The guest speaker for the event was Honorable Raul Hector Castro, former Governor and local resident.
Castro was born in Cananea, Mexico, June 12, 1916 and lived there until 1926, which is when he moved to Pirtleville.
He played football, basketball and ran track for Douglas High School in the mid 1930’s and attended Northern Arizona University on a football scholarship graduating in 1939 with a Bachelor’s Degree in education.
“I had to talk to my mother before I accepted the scholarship. My mother told me ‘Go to school, get an education.’ So off to Flagstaff I went,” Castro said.
“A football scholarship in those days you had to wash dishes after breakfast, lunch and dinner. Now you get a girlfriend and a car with a scholarship. Times have changed,” he said. “I got a little cocky; I thought once I graduated from college every school in Arizona was going to want to hire me for a teaching job. I was wrong.”
In those days they did not hire Mexican people to be teachers, he said.
He eventually made his way back to Douglas/Agua Prieta where he worked as a Foreign Service Clerk for the Mexican Consul for five years.
“I told my mother that I wanted to become a lawyer, my mother ask how I was going to do that, you don’t have any money, I told her I would figure it out,” he added.
He received a job at the University of Arizona as a Spanish teacher which helped pay for law school.
Castro faced much adversity being told that “Latinos” did not do well in law school.
Taking a step towards overcoming adversity he earned his Juris Doctor Degree and was admitted to the Arizona Bar in 1949. After practicing law in Tucson for two years, he became deputy Pima County attorney.
In 1954 he was elected county attorney and served in that capacity until 1958, when he became a Pima County Superior Court Judge.
Castro earned a reputation as a man of keen mind and deep compassion for people during his six years on the Superior Court bench.
With his national stature growing over the years, President Lyndon Johnson appointed Castro as U.S. ambassador to El Salvador in 1964. That four year service was followed by an ambassadorial assignment to Bolivia.
He returned to Tucson in 1969 to specialize in international law, Castro continued to rise to the top in Arizona Democratic politics.
Seeking state office for the first time in 1974, “I told my friends that I wanted to run for governor, they all said who would vote for you, you were born in Mexico. I won,” Castro said.

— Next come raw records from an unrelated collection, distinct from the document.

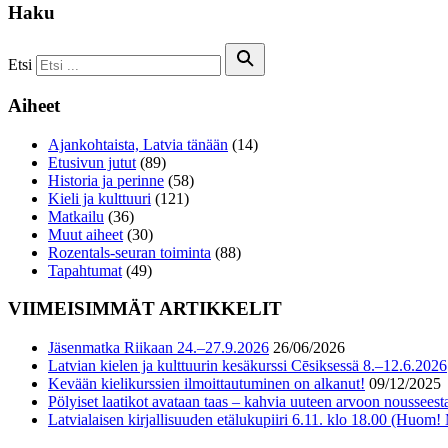
Haku
Etsi
Aiheet
Ajankohtaista, Latvia tänään
(14)
Etusivun jutut
(89)
Historia ja perinne
(58)
Kieli ja kulttuuri
(121)
Matkailu
(36)
Muut aiheet
(30)
Rozentals-seuran toiminta
(88)
Tapahtumat
(49)
VIIMEISIMMÄT ARTIKKELIT
Jäsenmatka Riikaan 24.–27.9.2026
26/06/2026
Latvian kielen ja kulttuurin kesäkurssi Cēsiksessä 8.–12.6.2026
Kevään kielikurssien ilmoittautuminen on alkanut!
09/12/2025
Pölyiset laatikot avataan taas – kahvia uuteen arvoon nousseesta
Latvialaisen kirjallisuuden etälukupiiri 6.11. klo 18.00 (Huom!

He overcame adversity when he surprised the experts by winning his spirited campaign for the governorship. He had reached the top never letting the fact that he was born into a poor family in Mexico bring him down.

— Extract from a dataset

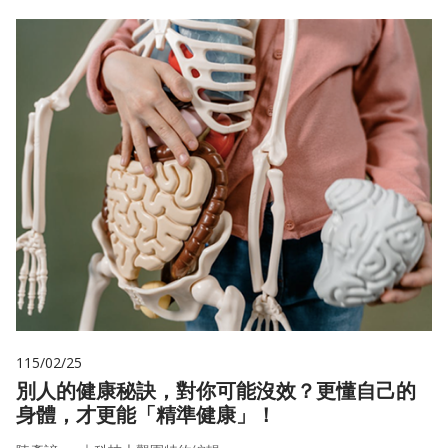
115/02/25
別人的健康秘訣，對你可能沒效？更懂自己的
身體，才更能「精準健康」！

In 1977, when he had completed two years as governor, President Jimmy Carter selected him to be ambassador to Argentina.
“People ask why I am a Democrat and I say because we are concerned about senior citizens, concerned about young people and concerned about unemployment,” Castro said. “My whole life growing up in Douglas I always detected a lack in the community to come out to vote, there has always been a lack of willingness to participate in city government, state government, and US government.”
“It is not a question of race or how much education you have, it is being part of the community, don’t just live in your community but, be a part of it,” he said.

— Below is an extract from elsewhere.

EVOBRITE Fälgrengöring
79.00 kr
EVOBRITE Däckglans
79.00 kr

According to Susan Bickel event organizer, the event was a huge success, everyone that was invited attended. “We had a very positive and good turnout,” she said.
Other speakers at the event included Mayor Danny Ortega Jr., Cesar Blanco, Bill Roe, Jessica Shultz for Ron Barber, Matt Heinz, Pat Fleming, Rob Leach, Mark Stonebraker, Christine Rhodes, Ann English, Jeff Harris, Joy Mims and Gilbert Zamudio.